A 3DMark Time Spy score of around 2,000 marks suggests that a system is capable of running games at a 1080p resolution married to high-quality settings, based on the benchmark scores we have seen in the last year.
According to developer Futuremark, the Orange Room test mimics the demands of popular VR solutions such as the HTC Vive and Oculus Rift, and any score above 5,000 is a pass. What this shows, indirectly, is that while RX 460 is a decent performer, it lacks the innate horsepower to drive a fluid, immersive VR experience.
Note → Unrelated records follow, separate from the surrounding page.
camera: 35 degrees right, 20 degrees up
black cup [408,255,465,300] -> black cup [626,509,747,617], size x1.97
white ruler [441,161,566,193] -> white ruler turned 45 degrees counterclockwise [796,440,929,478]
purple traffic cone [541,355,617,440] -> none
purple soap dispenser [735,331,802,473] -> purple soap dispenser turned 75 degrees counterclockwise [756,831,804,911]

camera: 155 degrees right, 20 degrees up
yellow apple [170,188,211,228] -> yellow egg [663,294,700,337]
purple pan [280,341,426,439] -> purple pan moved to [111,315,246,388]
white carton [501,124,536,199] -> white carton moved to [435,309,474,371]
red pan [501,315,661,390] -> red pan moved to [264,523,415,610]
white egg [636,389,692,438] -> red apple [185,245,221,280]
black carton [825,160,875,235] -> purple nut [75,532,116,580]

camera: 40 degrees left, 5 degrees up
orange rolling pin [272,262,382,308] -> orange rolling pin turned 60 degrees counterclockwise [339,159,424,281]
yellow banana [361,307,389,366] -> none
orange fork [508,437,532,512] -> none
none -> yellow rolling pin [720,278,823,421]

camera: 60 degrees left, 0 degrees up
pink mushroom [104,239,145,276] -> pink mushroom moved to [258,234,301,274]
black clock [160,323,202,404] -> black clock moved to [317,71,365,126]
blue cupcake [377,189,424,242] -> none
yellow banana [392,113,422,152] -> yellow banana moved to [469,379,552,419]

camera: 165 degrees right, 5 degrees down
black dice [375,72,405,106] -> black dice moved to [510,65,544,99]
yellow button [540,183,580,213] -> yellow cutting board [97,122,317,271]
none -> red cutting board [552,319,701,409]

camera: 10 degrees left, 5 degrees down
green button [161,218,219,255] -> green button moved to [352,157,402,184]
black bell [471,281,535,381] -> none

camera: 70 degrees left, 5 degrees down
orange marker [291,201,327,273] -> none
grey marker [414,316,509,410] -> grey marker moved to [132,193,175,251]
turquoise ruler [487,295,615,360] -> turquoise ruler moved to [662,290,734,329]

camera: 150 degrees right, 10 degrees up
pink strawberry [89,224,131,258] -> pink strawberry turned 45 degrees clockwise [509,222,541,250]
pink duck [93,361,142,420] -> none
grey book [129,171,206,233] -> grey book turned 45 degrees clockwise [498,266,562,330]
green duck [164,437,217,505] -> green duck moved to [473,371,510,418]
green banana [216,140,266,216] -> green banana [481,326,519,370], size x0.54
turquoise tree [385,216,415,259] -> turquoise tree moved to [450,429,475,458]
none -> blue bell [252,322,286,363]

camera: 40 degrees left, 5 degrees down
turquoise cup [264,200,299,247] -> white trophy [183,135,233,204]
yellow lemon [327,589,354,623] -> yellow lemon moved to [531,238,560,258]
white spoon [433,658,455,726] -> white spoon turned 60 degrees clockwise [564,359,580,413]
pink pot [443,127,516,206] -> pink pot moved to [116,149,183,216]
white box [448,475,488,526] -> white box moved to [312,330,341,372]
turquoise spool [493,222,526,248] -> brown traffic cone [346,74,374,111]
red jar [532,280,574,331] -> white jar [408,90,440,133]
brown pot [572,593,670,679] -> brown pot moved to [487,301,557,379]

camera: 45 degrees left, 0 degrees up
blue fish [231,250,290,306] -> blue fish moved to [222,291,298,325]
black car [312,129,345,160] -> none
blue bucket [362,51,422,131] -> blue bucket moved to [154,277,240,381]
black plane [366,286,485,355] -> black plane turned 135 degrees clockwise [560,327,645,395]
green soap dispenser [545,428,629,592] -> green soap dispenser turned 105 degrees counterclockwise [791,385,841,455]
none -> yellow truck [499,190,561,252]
AMD is keen to extol the virtues of Vulkan - the close-to-metal API that is able to free up the CPU and let the GPU do its thing. Set to ultra, we rarely saw the framerate dip below 60fps for the 4GB card, and it's a great game to play when paired up with a FreeSync screen. Indeed, we used it in conjunction with that £109 monitor alluded to on the first page.
However, and it's a big one, the 2GB cards suffered in the same test, suggesting that the amount of traffic over the bus increases hugely when there's only half the memory. Is there a reason for 4GB? Yes, in certain games there is.
What about the 1,024-core RX 460? The extra shaders offer around seven per cent more performance, for free, and that's enough horsepower to overtake the GTX 1050 at every test, easily so in the memory-limited Doom scenario. Who doesn't like stuff for free, right?